The second reason for negative learning curves is loss of knowledge. Knowledge loss is not limited to scenarios such as the Dark Ages or nuclear apocalypse. Even digitally replicated knowledge can be lost at a shocking rate. A single generation ago, Lotus 1-2-3 was a “killer application” for PCs, and so ubiquitous that it was used as a de facto compatibility test for new hardware. Today, so much of the original program has been lost that an enthusiast struggled for years to find a copy of program’s internal software development kit.
Beyond the absolute loss of learning, the dissemination of knowledge can falter even faster. Literacy never vanished in the Dark Ages, but it ceased to be common. Charlemagne was lauded for his enthusiasm for learning, including ordering his own children to be well-educated and literate, though he himself could not write. A Roman observer living a few centuries earlier would have been astounded that such acts would be thought worthy of praise, as literacy was then a universal expectation among elites.
That we could ever fall backwards in such a fashion is not unthinkable. Few Western citizens today could grow crops, preserve meat, or a build a simple house. It is easy to dismiss such activities as skills that are not needed by most in daily life, and which could be re-learned if needed again. But what if we lose knowledge that is more deeply embedded in our civilization?

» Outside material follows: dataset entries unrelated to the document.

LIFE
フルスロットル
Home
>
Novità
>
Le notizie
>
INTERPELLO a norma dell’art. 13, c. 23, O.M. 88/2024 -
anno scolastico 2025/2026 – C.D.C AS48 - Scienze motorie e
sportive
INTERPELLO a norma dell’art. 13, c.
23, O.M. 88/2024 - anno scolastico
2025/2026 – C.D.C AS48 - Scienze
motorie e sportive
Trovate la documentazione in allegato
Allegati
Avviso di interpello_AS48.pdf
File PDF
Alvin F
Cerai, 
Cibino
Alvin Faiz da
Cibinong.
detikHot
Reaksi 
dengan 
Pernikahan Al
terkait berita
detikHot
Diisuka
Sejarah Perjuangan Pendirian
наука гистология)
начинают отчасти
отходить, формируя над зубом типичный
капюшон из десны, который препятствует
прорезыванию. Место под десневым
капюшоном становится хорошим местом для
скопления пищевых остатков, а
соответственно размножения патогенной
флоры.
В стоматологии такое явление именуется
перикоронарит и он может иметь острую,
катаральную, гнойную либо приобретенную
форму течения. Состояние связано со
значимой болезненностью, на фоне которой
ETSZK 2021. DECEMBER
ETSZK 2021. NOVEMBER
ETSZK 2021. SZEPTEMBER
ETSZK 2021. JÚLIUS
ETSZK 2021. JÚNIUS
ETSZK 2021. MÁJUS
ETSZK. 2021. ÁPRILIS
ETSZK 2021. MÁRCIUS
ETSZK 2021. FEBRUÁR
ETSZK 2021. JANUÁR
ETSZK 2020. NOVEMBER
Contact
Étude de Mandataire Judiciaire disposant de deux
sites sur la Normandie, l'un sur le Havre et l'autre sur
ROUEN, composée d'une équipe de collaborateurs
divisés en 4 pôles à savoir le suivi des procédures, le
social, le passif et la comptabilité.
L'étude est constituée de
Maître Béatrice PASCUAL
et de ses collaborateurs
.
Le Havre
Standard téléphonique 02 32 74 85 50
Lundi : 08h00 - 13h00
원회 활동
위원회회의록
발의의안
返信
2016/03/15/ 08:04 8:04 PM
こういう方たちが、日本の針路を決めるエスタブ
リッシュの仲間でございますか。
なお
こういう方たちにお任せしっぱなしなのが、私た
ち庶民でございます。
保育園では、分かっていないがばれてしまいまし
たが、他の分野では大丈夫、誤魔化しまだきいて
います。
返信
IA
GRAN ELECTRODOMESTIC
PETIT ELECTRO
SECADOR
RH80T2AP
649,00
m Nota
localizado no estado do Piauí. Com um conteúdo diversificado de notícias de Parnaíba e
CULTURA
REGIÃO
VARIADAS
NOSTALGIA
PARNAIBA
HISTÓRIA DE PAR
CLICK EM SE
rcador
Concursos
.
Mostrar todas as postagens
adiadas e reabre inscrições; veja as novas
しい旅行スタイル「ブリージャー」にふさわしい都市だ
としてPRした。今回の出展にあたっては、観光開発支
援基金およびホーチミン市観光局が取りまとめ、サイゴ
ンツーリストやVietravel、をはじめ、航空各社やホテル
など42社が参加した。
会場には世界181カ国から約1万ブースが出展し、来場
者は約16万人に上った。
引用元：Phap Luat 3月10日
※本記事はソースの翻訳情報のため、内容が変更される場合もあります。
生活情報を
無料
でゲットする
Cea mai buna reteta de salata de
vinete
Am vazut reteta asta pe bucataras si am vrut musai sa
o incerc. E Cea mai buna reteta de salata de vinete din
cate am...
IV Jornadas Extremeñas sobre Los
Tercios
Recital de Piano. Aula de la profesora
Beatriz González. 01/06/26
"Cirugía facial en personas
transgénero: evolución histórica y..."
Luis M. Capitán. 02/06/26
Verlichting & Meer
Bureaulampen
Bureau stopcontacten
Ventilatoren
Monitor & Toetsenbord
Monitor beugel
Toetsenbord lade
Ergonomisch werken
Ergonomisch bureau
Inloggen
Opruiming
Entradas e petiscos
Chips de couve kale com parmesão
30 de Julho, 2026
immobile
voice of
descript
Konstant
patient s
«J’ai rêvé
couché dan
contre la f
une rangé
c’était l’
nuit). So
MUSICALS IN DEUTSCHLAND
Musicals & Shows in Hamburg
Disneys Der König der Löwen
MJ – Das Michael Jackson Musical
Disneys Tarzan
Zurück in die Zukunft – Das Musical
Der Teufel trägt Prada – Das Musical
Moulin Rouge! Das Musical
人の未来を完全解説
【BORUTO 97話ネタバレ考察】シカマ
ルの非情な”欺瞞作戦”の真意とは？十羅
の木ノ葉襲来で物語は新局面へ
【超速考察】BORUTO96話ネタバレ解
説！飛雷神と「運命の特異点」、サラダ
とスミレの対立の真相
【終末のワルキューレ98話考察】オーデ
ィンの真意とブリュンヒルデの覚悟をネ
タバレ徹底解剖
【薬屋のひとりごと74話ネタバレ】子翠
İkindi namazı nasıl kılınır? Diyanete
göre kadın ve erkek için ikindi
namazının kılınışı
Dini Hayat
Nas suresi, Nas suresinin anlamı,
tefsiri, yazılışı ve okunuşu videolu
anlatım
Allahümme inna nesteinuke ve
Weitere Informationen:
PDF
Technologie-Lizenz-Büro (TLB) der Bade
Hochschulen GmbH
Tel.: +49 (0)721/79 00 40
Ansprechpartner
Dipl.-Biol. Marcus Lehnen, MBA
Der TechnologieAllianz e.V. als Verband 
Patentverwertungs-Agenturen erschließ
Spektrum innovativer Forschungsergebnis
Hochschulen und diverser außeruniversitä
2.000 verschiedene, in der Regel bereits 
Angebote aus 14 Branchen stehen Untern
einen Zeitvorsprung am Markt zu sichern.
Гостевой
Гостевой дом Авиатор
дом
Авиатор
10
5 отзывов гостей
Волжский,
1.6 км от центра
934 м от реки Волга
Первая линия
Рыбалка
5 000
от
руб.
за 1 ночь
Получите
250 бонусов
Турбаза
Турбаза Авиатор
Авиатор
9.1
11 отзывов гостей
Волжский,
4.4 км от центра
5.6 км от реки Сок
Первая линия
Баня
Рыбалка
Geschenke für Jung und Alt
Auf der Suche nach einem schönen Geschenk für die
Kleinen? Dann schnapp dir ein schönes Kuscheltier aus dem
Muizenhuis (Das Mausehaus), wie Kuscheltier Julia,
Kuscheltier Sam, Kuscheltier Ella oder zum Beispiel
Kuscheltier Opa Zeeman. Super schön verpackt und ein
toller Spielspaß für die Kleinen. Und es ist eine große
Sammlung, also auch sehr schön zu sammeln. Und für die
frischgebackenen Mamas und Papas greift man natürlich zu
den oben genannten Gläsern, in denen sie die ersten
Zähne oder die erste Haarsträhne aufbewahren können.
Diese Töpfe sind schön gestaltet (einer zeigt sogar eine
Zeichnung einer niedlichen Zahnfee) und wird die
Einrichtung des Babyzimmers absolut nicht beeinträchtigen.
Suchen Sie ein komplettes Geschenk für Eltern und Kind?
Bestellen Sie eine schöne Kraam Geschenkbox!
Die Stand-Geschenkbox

Thirty-five years ago, Tom Wolfe’s essay “The Great Relearning” recalled the painful process by which counterculture hippies in 1968 San Francisco learned that basic social norms of hygiene were useful. Today, like the hippies, our society is determined to “start from zero” in defiance of all the hard-won knowledge that makes civilization possible. We are unlearning the moral basis of society. We are unlearning decorum. We are unlearning the socialization of children. We are even unlearning the biological differences between men and women.
What we will be asked to unlearned next, and is there any stopping point?